PROBLEM DETAILS
Your task is to repeat the entries exactly from their first line through the line with "index mcp: (244, 164)", and to stop there.

[RECORDS FOR THIS TASK Boundary: Start]

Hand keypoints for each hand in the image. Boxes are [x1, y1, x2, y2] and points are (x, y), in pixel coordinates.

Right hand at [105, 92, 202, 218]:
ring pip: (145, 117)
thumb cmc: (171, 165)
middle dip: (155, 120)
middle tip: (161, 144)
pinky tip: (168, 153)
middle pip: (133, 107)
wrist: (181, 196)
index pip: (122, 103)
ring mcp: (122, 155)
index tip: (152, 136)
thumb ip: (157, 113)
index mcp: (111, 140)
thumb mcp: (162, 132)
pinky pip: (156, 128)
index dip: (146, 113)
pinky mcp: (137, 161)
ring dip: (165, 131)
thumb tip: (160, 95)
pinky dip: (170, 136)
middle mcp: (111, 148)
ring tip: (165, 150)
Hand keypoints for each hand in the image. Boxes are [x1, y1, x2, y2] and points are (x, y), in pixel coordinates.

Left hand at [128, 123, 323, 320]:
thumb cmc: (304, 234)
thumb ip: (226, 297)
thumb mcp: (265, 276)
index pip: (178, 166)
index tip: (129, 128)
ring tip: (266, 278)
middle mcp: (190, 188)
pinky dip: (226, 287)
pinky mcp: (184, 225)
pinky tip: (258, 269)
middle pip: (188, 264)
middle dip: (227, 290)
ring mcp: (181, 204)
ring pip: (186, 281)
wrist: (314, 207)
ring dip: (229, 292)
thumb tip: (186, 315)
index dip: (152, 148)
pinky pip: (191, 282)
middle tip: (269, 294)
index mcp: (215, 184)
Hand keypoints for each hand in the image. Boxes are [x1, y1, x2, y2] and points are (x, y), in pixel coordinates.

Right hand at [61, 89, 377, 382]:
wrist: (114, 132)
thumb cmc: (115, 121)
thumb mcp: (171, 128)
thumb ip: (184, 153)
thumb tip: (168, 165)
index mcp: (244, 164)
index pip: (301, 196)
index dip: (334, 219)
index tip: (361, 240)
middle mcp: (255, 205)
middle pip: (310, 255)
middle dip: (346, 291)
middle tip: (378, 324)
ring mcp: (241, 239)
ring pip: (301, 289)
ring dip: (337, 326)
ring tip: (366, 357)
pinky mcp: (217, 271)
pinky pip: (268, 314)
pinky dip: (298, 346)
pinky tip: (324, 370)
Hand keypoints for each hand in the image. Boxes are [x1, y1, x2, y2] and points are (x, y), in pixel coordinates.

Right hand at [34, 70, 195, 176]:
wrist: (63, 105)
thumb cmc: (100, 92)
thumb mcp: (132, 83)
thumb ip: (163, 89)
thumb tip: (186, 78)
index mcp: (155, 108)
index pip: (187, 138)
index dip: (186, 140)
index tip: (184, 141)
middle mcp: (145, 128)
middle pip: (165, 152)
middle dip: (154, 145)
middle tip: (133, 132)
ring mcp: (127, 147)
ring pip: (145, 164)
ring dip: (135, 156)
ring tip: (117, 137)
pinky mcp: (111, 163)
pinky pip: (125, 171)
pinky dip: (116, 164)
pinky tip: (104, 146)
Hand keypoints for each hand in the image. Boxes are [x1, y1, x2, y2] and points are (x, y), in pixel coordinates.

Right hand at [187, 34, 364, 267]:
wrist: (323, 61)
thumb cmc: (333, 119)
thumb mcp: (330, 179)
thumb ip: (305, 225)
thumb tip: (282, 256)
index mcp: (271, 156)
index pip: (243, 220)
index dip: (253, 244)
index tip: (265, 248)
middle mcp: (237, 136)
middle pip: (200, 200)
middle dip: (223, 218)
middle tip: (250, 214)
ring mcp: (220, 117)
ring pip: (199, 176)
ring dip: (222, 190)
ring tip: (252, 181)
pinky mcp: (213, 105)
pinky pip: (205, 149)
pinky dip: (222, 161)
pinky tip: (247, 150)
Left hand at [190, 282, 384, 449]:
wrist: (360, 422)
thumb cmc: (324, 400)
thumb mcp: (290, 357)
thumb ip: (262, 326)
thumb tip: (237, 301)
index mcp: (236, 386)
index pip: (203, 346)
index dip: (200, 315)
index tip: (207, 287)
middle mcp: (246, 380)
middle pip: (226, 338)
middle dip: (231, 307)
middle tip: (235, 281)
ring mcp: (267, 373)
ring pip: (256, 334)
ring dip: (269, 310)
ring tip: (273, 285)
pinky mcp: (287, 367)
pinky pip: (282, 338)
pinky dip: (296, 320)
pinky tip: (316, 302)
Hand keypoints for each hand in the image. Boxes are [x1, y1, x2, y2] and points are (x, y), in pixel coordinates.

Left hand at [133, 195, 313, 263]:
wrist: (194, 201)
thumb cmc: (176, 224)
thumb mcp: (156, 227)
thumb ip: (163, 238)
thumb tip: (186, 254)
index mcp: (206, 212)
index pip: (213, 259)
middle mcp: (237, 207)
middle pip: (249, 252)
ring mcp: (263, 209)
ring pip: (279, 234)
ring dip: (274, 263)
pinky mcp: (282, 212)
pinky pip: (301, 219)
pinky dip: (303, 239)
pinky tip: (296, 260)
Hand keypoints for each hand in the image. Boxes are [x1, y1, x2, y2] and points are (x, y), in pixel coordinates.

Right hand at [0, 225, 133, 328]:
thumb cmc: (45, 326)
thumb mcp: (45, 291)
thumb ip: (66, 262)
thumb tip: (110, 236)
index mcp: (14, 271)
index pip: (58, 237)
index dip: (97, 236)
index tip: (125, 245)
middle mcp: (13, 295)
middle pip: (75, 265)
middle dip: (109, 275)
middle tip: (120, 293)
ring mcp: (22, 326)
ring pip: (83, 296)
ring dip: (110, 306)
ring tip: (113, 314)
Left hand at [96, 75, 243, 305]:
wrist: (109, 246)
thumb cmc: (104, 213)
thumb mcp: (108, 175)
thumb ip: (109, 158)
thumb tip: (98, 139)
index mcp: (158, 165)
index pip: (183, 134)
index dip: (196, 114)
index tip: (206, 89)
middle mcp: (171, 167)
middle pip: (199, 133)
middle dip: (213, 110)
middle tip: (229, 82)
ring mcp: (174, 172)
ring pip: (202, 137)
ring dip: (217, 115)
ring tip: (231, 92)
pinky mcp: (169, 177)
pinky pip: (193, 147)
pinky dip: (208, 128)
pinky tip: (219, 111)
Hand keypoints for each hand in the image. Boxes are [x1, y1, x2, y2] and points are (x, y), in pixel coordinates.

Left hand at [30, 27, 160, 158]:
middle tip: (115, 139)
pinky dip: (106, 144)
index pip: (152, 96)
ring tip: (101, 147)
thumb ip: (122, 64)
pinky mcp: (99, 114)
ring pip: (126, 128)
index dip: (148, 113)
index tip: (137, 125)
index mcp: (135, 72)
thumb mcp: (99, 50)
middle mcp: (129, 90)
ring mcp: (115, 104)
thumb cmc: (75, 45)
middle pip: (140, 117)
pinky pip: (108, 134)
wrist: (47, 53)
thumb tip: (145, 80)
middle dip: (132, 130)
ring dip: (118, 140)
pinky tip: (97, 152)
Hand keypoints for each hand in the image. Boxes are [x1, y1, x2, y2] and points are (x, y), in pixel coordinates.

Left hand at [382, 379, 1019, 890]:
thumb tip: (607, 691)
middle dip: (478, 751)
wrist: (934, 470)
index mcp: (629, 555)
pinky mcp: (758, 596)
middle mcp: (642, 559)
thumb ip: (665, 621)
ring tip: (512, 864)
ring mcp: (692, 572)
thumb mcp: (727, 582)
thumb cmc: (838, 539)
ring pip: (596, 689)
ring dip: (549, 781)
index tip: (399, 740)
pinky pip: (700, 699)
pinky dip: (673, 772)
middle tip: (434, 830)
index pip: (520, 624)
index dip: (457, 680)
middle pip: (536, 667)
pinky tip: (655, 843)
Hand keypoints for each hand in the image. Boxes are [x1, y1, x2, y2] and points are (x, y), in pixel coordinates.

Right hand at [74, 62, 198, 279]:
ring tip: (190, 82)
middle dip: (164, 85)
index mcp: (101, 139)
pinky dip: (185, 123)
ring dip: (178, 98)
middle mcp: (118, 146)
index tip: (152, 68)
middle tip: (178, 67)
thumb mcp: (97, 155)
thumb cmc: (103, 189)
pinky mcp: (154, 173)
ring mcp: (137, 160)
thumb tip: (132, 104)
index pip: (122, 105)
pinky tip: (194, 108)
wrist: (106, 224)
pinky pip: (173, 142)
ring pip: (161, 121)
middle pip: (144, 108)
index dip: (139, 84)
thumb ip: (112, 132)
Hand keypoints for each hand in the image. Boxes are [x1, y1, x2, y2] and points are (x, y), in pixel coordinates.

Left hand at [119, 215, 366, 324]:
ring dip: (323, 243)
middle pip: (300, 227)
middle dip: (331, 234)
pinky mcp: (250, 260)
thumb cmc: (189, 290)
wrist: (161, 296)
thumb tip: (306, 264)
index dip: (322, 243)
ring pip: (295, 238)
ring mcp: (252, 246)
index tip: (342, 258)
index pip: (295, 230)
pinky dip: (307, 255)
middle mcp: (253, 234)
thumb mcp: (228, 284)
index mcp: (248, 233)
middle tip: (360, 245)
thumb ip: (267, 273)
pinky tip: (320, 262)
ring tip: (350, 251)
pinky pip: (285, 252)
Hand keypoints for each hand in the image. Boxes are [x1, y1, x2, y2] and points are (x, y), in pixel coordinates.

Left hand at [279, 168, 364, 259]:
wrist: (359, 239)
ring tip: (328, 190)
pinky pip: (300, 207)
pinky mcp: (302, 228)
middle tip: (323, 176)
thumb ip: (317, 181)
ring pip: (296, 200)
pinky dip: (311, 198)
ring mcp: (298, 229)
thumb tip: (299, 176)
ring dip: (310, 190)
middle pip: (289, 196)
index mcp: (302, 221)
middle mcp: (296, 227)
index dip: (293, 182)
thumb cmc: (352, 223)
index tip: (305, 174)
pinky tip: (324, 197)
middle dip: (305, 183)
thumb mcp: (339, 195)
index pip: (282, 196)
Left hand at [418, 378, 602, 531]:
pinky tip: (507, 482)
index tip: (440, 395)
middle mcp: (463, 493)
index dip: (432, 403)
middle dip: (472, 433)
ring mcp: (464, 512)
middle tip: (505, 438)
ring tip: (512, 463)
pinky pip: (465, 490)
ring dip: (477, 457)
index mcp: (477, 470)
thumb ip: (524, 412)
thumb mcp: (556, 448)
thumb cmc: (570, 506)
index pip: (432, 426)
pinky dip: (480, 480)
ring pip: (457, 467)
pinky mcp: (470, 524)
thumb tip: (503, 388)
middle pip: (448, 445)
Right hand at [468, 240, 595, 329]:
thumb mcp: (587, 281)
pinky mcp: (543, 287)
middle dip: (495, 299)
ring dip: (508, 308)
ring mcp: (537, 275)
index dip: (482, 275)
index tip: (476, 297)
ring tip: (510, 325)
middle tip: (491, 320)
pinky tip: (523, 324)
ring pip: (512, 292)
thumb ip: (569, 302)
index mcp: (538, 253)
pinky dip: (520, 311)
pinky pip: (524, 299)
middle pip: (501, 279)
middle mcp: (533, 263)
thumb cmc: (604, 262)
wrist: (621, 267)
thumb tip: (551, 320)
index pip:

[RECORDS FOR THIS TASK Boundary: End]

TASK RESULT
Hand keypoints for each hand in the image. Boxes are [x1, y1, x2, y2] and points are (x, y), in pixel coordinates.

Right hand at [105, 92, 202, 218]:
ring pip: (145, 117)
thumb cmc: (171, 165)
middle dip: (155, 120)
middle tip: (161, 144)
pinky tip: (168, 153)
middle pip: (133, 107)
wrist: (181, 196)
index pip: (122, 103)
ring mcp: (122, 155)
index tip: (152, 136)
thumb ip: (157, 113)
index mcp: (111, 140)
thumb mcp: (162, 132)
pinky pip: (156, 128)
index dip: (146, 113)
pinky mcp: (137, 161)
ring dip: (165, 131)
thumb tip: (160, 95)
pinky dip: (170, 136)
middle mcp: (111, 148)
ring tip: (165, 150)
Hand keypoints for each hand in the image. Boxes are [x1, y1, x2, y2] and points are (x, y), in pixel coordinates.

Left hand at [128, 123, 323, 320]:
thumb cmc: (304, 234)
thumb ip: (226, 297)
thumb mcp: (265, 276)
index pip: (178, 166)
index tip: (129, 128)
ring tip: (266, 278)
middle mcp: (190, 188)
pinky dip: (226, 287)
pinky mcp: (184, 225)
pinky tip: (258, 269)
middle pip: (188, 264)
middle dip: (227, 290)
ring mcp: (181, 204)
ring pip: (186, 281)
wrist: (314, 207)
ring dip: (229, 292)
thumb tip: (186, 315)
index dip: (152, 148)
pinky pip: (191, 282)
middle tip: (269, 294)
index mcp: (215, 184)
Hand keypoints for each hand in the image. Boxes are [x1, y1, x2, y2] and points are (x, y), in pixel coordinates.

Right hand at [61, 89, 377, 382]:
wrist: (114, 132)
thumb cmc: (115, 121)
thumb mcp: (171, 128)
thumb ip: (184, 153)
thumb tip: (168, 165)
index mcp: (244, 164)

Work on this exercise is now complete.